Republicans, at least mainline party faithful Republicans, don't especially want elections that can be verified. We know this from their embrace of electronic voting machines that are so easily hacked to throw elections one wonders why they bother with Voter ID at all. Mr. Kerby was genuinely concerned about stolen elections, I think, though I also think he believes 2008's landslide was stolen.

Brad Friedman broke it down for all of us after seeing my tweets in real time:

The poor fellow seemed to want the right thing, but by the time other members of the Committee amended the amendment, several times over, the original was completely gutted in favor of electronic computer tallies with no actual way to verify the accuracy of those tallies.

It seems the good-natured Kerby never knew what hit him, as he generously supported each change to his amendment, deferring to others who appeared to know more about voting, like fellow committee member Kansas Sec. of State Kris Kobach (responsible for the state's polling place Photo ID restrictions to help curb non-existent polling place voter fraud in Kansas, as well as serving as the author of Arizona's infamous anti-immigrant "Papers Please" law, most of which was found unconstitutional by the U.S. Supreme Court recently.)

Here is the language Mr. Kerby began with:

We recognize that paper ballots are the best way to insure [sic] a fair election. "Let ambition counter ambition," as Madison said. When all parties have representatives observing the counting of ballots in a transparent process, integrity is assured. We strongly suggest that all electronic voting systems have a printed paper ballot so that preliminary electronic results can be verified by a hard count of paper ballots.

After a few interventions by delegates who were also election officials, and of course the helpful Mr. Kobach, this is how it read:

We recognize that having a physical verification of the vote is the best way to ensure a fair election. "Let ambition counter ambition," as Madison said. When all parties have representatives observing the counting of ballots in a transparent process, integrity is assured. We strongly support the policy that all electronic voting systems have a voter verified paper audit trail.
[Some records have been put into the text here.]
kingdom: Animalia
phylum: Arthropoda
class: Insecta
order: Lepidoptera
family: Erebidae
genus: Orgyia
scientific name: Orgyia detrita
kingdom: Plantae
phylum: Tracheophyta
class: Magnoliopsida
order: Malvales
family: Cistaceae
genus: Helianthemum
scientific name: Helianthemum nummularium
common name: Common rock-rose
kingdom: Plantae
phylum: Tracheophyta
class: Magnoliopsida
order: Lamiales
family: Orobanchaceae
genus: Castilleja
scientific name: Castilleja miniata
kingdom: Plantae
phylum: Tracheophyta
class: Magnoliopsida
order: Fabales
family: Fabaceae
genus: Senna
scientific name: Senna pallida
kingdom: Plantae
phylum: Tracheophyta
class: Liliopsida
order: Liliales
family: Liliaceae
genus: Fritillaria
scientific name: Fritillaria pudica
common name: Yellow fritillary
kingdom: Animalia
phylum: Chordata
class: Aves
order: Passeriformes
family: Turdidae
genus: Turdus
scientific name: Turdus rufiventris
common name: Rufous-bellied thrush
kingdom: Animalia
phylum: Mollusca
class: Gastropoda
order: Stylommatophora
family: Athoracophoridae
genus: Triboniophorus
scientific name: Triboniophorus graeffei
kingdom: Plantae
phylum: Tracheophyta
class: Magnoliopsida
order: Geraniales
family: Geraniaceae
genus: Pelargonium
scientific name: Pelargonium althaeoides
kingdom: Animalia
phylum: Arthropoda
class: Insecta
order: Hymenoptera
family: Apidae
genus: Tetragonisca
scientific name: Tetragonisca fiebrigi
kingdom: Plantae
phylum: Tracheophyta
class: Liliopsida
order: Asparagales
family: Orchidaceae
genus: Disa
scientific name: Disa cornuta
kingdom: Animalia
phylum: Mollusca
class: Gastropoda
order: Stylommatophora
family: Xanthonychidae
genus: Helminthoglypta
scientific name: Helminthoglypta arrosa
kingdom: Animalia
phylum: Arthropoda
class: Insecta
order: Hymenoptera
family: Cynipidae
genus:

In between, there were a few fascinating remarks like the one made by Lt. Governor Cawley of Pennsylvania, who declared that unverifiable voting systems are just fine, and he loves the ones in Pennsylvania a lot, especially the touch-screen voting systems that are so easily corrupted.

And then there was the North Carolina lady who serves on the Mecklenburg County Board of Elections. She doesn't worry about electronic voting. She worries about those troublesome paper ballots. Who knows whether they ensure voter integrity, whatever that is?

Brad breaks it down much better than I do, but it was a fascinating case study in watching a genuine grassroots effort by a likely Ron Paul delegate get shot down in flames subtly, carefully, and completely. No ballot integrity for the Grand Ole Party. That would be too much like fairness.